Factors influencing the growth of Co-branded Credit Cards-
·Evolving Brand Loyalty- The younger generation tends to identify with the brand and intends to create a deeper connection and a sense of belonging with brands.
·Perks and Rewards- These credit cards partner with specific brands to offer discounts and rewards on purchases based on the unique purchasing habits of the consumer.
·Personalized benefits for every lifestyle- Cobranded credit cards bring a level of customization that caters to individual preferences.
India is one of the fastest-growing economies and is poised to become the third-largest economy by 2028. India’s economic ascent is being driven by a significant change in consumer behaviour induced by increased income, urbanization and increased digitalization. Since early 2000 there has been an increase in discretionary spending on non-essential goods and services which accounts for more than 30% of the Private Financial Consumption Expenditure (PFCE). Households are disposing of their incomes more towards aspirational purchases, indicating the shift from needs to desires and a growing middle class.

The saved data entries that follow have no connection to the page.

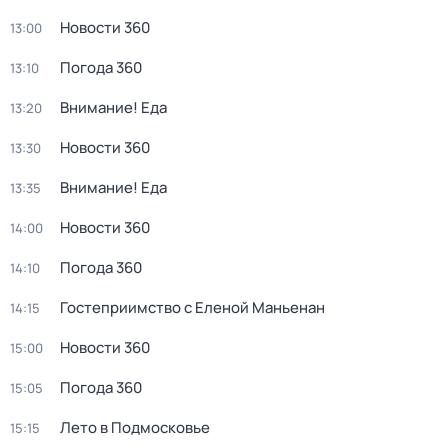
Новости 360
13:00
Погода 360
13:10
Внимание! Еда
13:20
Новости 360
13:30
Внимание! Еда
13:35
Новости 360
14:00
Погода 360
14:10
Гостеприимство с Еленой Маньенан
14:15
Новости 360
15:00
Погода 360
15:05
Лето в Подмосковье
15:15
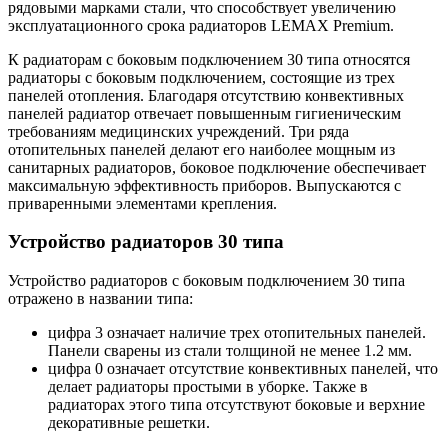
рядовыми марками стали, что способствует увеличению
эксплуатационного срока радиаторов LEMAX Premium.
К радиаторам с боковым подключением 30 типа относятся
радиаторы с боковым подключением, состоящие из трех
панелей отопления. Благодаря отсутствию конвективных
панелей радиатор отвечает повышенным гигиеническим
требованиям медицинских учреждений. Три ряда
отопительных панелей делают его наиболее мощным из
санитарных радиаторов, боковое подключение обеспечивает
максимальную эффективность приборов. Выпускаются с
приваренными элементами крепления.
Устройство радиаторов 30 типа
Устройство радиаторов с боковым подключением 30 типа
отражено в названии типа:
цифра 3 означает наличие трех отопительных панелей.
Панели сварены из стали толщиной не менее 1.2 мм.
цифра 0 означает отсутствие конвективных панелей, что
делает радиаторы простыми в уборке. Также в
радиаторах этого типа отсутствуют боковые и верхние
декоративные решетки.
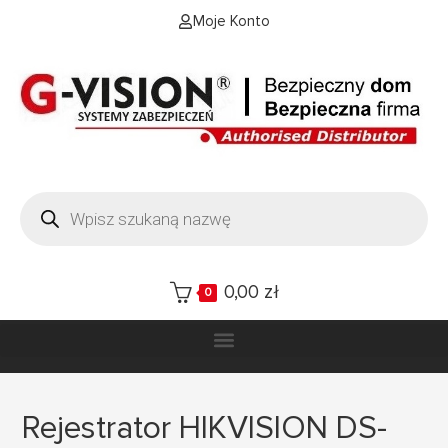
Moje Konto
0,00
zł
0
Rejestrator HIKVISION DS-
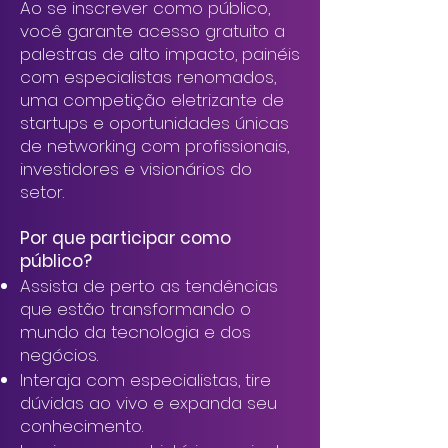
Ao se inscrever como público,
você garante acesso gratuito a
palestras de alto impacto, painéis
com especialistas renomados,
uma competição eletrizante de
startups e oportunidades únicas
de networking com profissionais,
investidores e visionários do
setor.
Por que participar como
público?
Assista de perto as tendências
que estão transformando o
mundo da tecnologia e dos
negócios.
Interaja com especialistas, tire
dúvidas ao vivo e expanda seu
conhecimento.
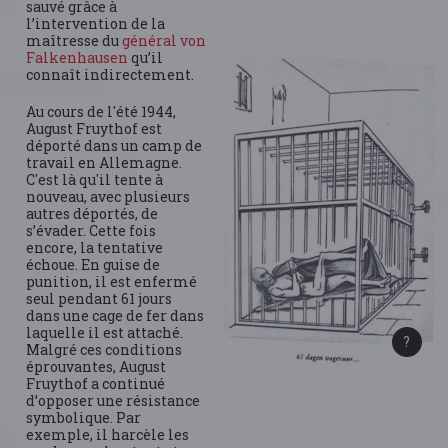
sauvé grâce à
l’intervention de la
maîtresse du
général von
Falkenhausen
qu’il
connaît indirectement.
Au cours de l'été 1944,
August Fruythof est
déporté dans un camp de
travail en Allemagne.
C'est là qu'il tente à
nouveau, avec plusieurs
autres déportés, de
s’évader. Cette fois
encore, la tentative
échoue. En guise de
punition, il est enfermé
seul pendant 61 jours
dans une cage de fer dans
laquelle il est attaché.
Malgré ces conditions
éprouvantes, August
Fruythof a continué
d’opposer une résistance
symbolique. Par
exemple, il harcèle les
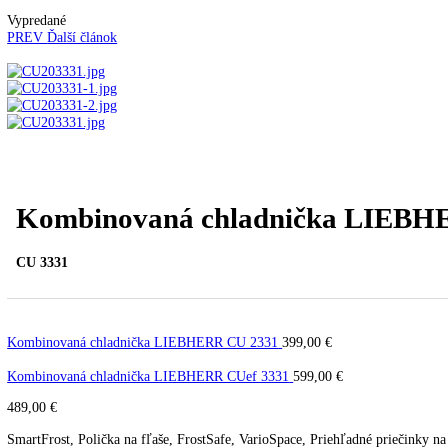
Automatické kávovary
Kavovary pakove
Kávy
Uncategorized
Úvod
Voľne stojace spotrebiče
Kombinované chladni
Vypredané
PREV
Ďalší článok
Kombinovaná chladnička LI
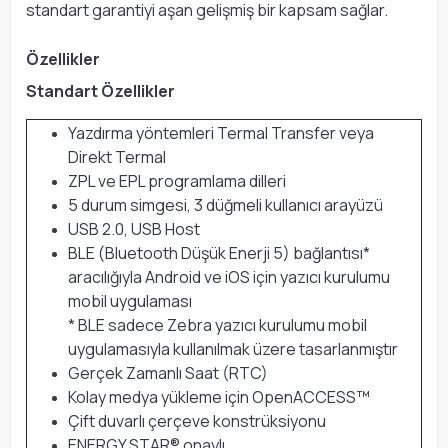
standart garantiyi aşan gelişmiş bir kapsam sağlar.
Özellikler
Standart Özellikler
Yazdırma yöntemleri Termal Transfer veya
Direkt Termal
ZPL ve EPL programlama dilleri
5 durum simgesi, 3 düğmeli kullanıcı arayüzü
USB 2.0, USB Host
BLE (Bluetooth Düşük Enerji 5) bağlantısı*
aracılığıyla Android ve iOS için yazıcı kurulumu
mobil uygulaması
* BLE sadece Zebra yazıcı kurulumu mobil
uygulamasıyla kullanılmak üzere tasarlanmıştır
Gerçek Zamanlı Saat (RTC)
Kolay medya yükleme için OpenACCESS™
Çift duvarlı çerçeve konstrüksiyonu
ENERGY STAR® onaylı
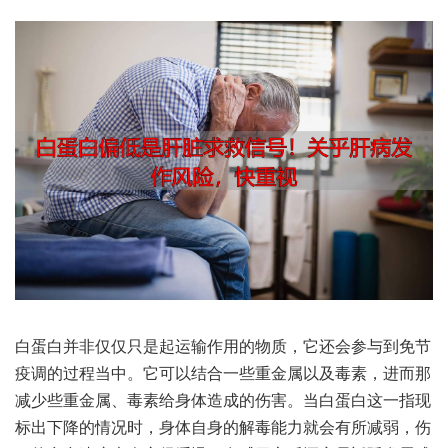
白蛋‮并白‬非仅‮是只仅‬起运‮作输‬用的物质，它还‮与参会‬到免‮节
调疫‬的过程‮中当‬。它可‮结以‬合一些‮金重‬属以‮毒及‬素，进而‮那
少减‬些重金属、毒素‮体身给‬造成‮害伤的‬。当白蛋‮这白‬一指‮现
出标‬下降的‮况情‬时，身体自‮的身‬解毒能‮会就力‬有所减弱，伤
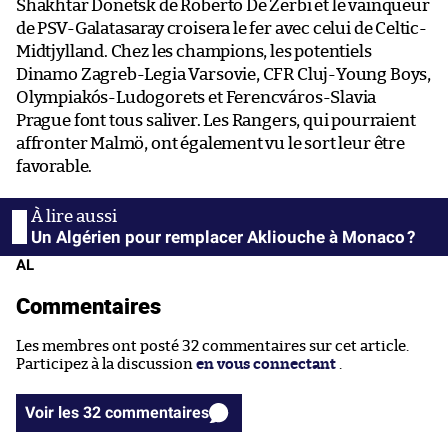
Shakhtar Donetsk de Roberto De Zerbi et le vainqueur
de PSV-Galatasaray croisera le fer avec celui de Celtic-
Midtjylland. Chez les champions, les potentiels
Dinamo Zagreb-Legia Varsovie, CFR Cluj-Young Boys,
Olympiakós-Ludogorets et Ferencváros-Slavia
Prague font tous saliver. Les Rangers, qui pourraient
affronter Malmö, ont également vu le sort leur être
favorable.
Un Algérien pour remplacer Akliouche à Monaco ?
AL
Commentaires
Les membres ont posté 32 commentaires sur cet article.
Participez à la discussion
en vous connectant
.
Voir les 32 commentaires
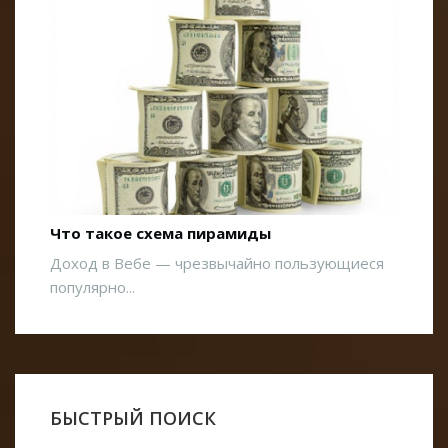
Что такое схема пирамиды
Доход в Вебе — чрезвычайно пользующиеся
популярно...
БЫСТРЫЙ ПОИСК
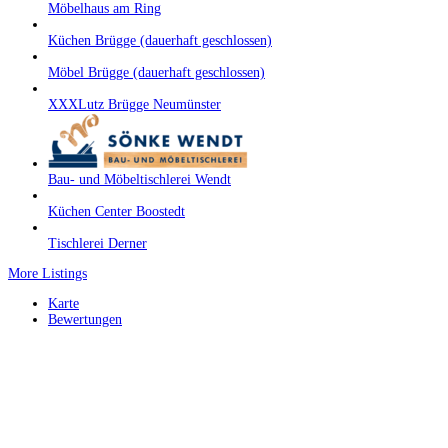
Möbelhaus am Ring
Küchen Brügge (dauerhaft geschlossen)
Möbel Brügge (dauerhaft geschlossen)
XXXLutz Brügge Neumünster
Bau- und Möbeltischlerei Wendt
Küchen Center Boostedt
Tischlerei Derner
More Listings
Karte
Bewertungen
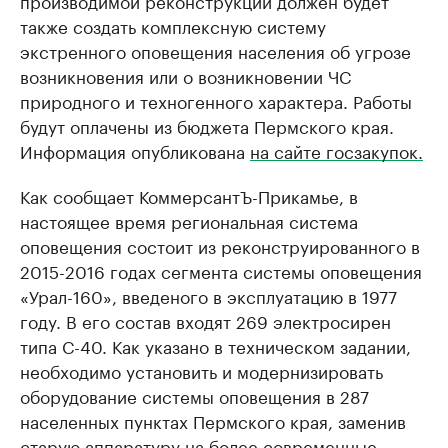
производимой реконструкции должен будет
также создать комплексную систему
экстренного оповещения населения об угрозе
возникновения или о возникновении ЧС
природного и техногенного характера. Работы
будут оплачены из бюджета Пермского края.
Информация опубликована
на сайте госзакупок.
Как сообщает КоммерсантЪ-Прикамье, в
настоящее время региональная система
оповещения состоит из реконструированного в
2015-2016 годах сегмента системы оповещения
«Урал-160», введеного в эксплуатацию в 1977
году. В его состав входят 269 электросирен
типа С-40. Как указано в техническом задании,
необходимо установить и модернизировать
оборудование системы оповещения в 287
населенных пунктах Пермского края, заменив
старую аппаратуру на более современные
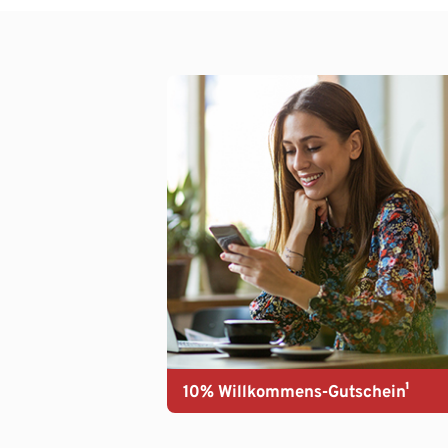
10% Willkommens-Gutschein¹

The surge in consumer spending is being supported by two major modes of payment UPIs and credit cards. UPIs are convenient and widely available, so are playing a driving role in consumer spending. According to one RBI estimate, between FY21-FY24 UPIs account for 28% of the PFCE spending. On the other hand, the use of credit cards surged from 5% of total PFCE spending in FY21 to 10% of total PFCE spending by FY24. This can be attributed to the psychological aspects of making purchases on credit, reducing the immediate impact of spending along with various tempting rewards and benefits from brands to increase purchase affinity. These increased adoptions of credit cards have paved the way for more specialized financial products.